Fin dalle prime ore della mattina si sono registrati disagi nel trasporto ferroviario e nel trasporto pubblico locale. Lo sciopero del personale ferroviario è iniziato alle 21 di giovedì 28 maggio e proseguirà fino alle 21 di oggi, coinvolgendo il personale del Gruppo FS, Trenitalia, Trenord e altri operatori ferroviari. Possibili cancellazioni e variazioni dei collegamenti interessano sia i treni regionali sia quelli a lunga percorrenza.
Anche autobus, tram e metropolitane stanno subendo rallentamenti e sospensioni del servizio secondo le modalità previste nelle diverse città, pur con il rispetto delle fasce di garanzia stabilite dalla normativa vigente. A Roma, ad esempio, il servizio è garantito soltanto nelle fasce orarie protette previste per legge.
I promotori della mobilitazione denunciano il progressivo peggioramento delle condizioni economiche e sociali di lavoratori e pensionati. Tra le principali rivendicazioni figurano l’aumento dei salari, il contrasto alla precarietà, maggiori investimenti in sanità, istruzione e welfare, una più incisiva azione contro gli infortuni sul lavoro e una riduzione delle spese militari. I sindacati contestano inoltre le politiche economiche del governo e chiedono interventi più efficaci contro il caro vita. Una parte significativa della piattaforma rivendicativa riguarda anche la politica internazionale, con richieste di cessazione del sostegno militare ai conflitti in corso e iniziative diplomatiche più incisive sul fronte delle crisi internazionali.
Lo sciopero interessa anche il comparto dell’istruzione e quello sanitario. Nelle scuole sono possibili assenze del personale docente e amministrativo, mentre negli ospedali e nelle strutture sanitarie vengono comunque garantite le prestazioni essenziali e i servizi di emergenza, come previsto dalla legge.
La giornata rappresenta uno dei principali appuntamenti di mobilitazione sindacale dell’anno.
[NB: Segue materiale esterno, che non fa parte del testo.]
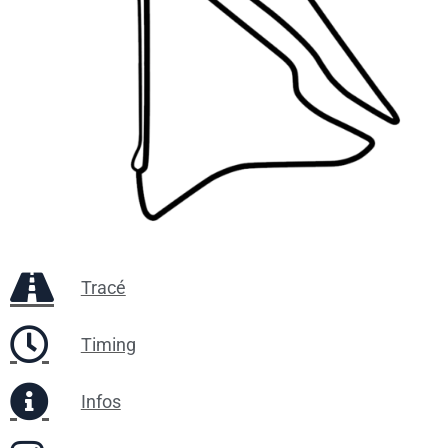
Tracé
Timing
Infos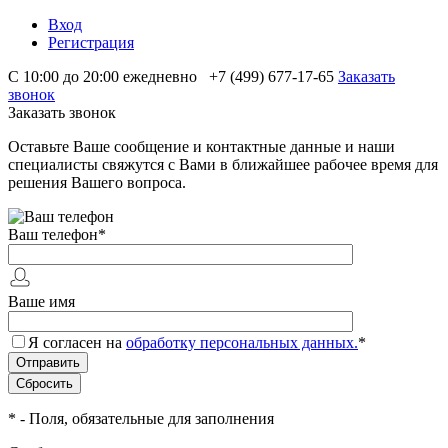
Вход
Регистрация
С 10:00 до 20:00 ежедневно
+7 (499) 677-17-65
Заказать
звонок
Заказать звонок
Оставьте Ваше сообщение и контактные данные и наши
специалисты свяжутся с Вами в ближайшее рабочее время для
решения Вашего вопроса.
Ваш телефон
*
Ваше имя
Я согласен на
обработку персональных данных.
*
*
- Поля, обязательные для заполнения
Sebbene l’adesione effettiva vari da settore a settore e da territorio a territorio, la protesta riporta al centro del dibattito pubblico temi come il potere d’acquisto delle famiglie, la sicurezza sul lavoro, il finanziamento dei servizi pubblici e le scelte di politica economica nazionale.
Nel corso della giornata sono previsti cortei e presìdi in numerose città, da Roma a Milano, da Napoli a Torino, con l’obiettivo dichiarato di richiamare l’attenzione delle istituzioni sulle condizioni del lavoro e sul crescente disagio sociale percepito da una parte della popolazione.